PE vs. Tremont

Unlike hedge funds, private equity doesn’t have to deal with the Madoff performance question, writes David Snow.

A major worry for those who make their living in the private equity industry is that institutions will sour on the asset class as a deliverer of performance.

In particular, the upcoming round of heart-stopping write-downs may convince the boards who oversee private equity investment programmes that GPs, on average, aren’t the Gods of Alpha promised in the consulting sermon.

Not to worry – private equity, like Churchill’s democracy, is (currently) a horrible asset class, but it’s better than everything else. Debt? Forget about it. Stocks? Gone to Hades.

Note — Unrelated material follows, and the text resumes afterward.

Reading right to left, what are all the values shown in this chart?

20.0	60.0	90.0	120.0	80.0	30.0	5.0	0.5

Now over to “alternatives”.  Infrastructure? Intriguing, but which institution has enough track record in this niche to shed light on the future? Real estate? Typhoid Mary.

Hedge funds? Now there’s an interesting question. As with private equity, institutions are going through a major reassessment of this loosely defined asset class. Private equity’s exposed weakness is that, with the application of fair value, it does in fact track the public markets, thanks to public-market comparables. It may in the long term deliver outperformance but in the short term it’s down in the dumps with the S&P 500 (plus the extra baggage of massive leverage and an overdose exposure to the consumer sector).

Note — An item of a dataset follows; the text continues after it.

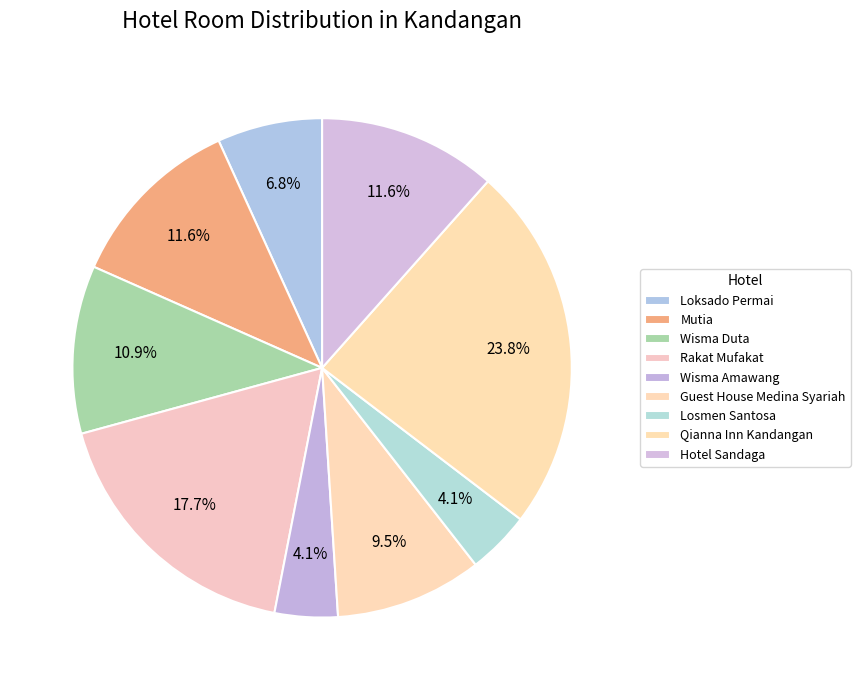

Which category has the biggest portion of the pie?

Qianna Inn Kandangan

But hedge funds have it worse. Institutions were already having a hard time figuring out which bucket to throw this asset class in (Is it equity? Alternatives?) Now another mystery has complicated the performance-assessment equation – to what extent did the Bernard Madoff fraud overstate historic average hedge fund returns? A widely followed hedge fund index won’t say.

According to the Credit Suisse/Tremont Hedge Fund Index, which recently and suddenly marked to zero Madoff-linked funds identified as “Kingate Global/Fairfield Sentry”, dong so crushed the Equity Market Neutral sub-index by an immediate 40.45 percent. Credit Suisse/Tremont takes its brand in part from Tremont Capital Management, the Rye, New York fund of hedge funds manager that may have lost $3.1 billion of investor money to the Madoff scandal.

A spokesperson for Tremont Capital did not respond to an inquiry into Madoff’s impact on the broader Tremont index (which is not managed by Tremont Capital). A spokesperson for Credit Suisse/Tremont said that while the firm has disclosed the Madoff hit to its November Market Neutral figures, its policy did not allow it to look backwards and recalculate its historic index numbers minus Madoff.

It therefore remains unknown to what extent the absence of Madoff’s fraudulently strong numbers have affected hedge fund benchmarks over the years. But a 2001 article from hedge fund periodical MAR/Hedge partially reveals the extent of Madoff’s influence over hedge fund performance. An excerpt: “Madoff has reported positive returns for the last 11-plus years in assets managed on behalf of the feeder fund known as Fairfield Sentry, which in providing capital for the program since 1989 has been doing it longer than any of the other feeder funds.”

Private equity is in for a drubbing, but among the charges leveled against it, complete fabrication of returns will not be one. When asset allocations are reset again, private equity may gain on hedge fund pain, because quite simply it may appear to have performed better.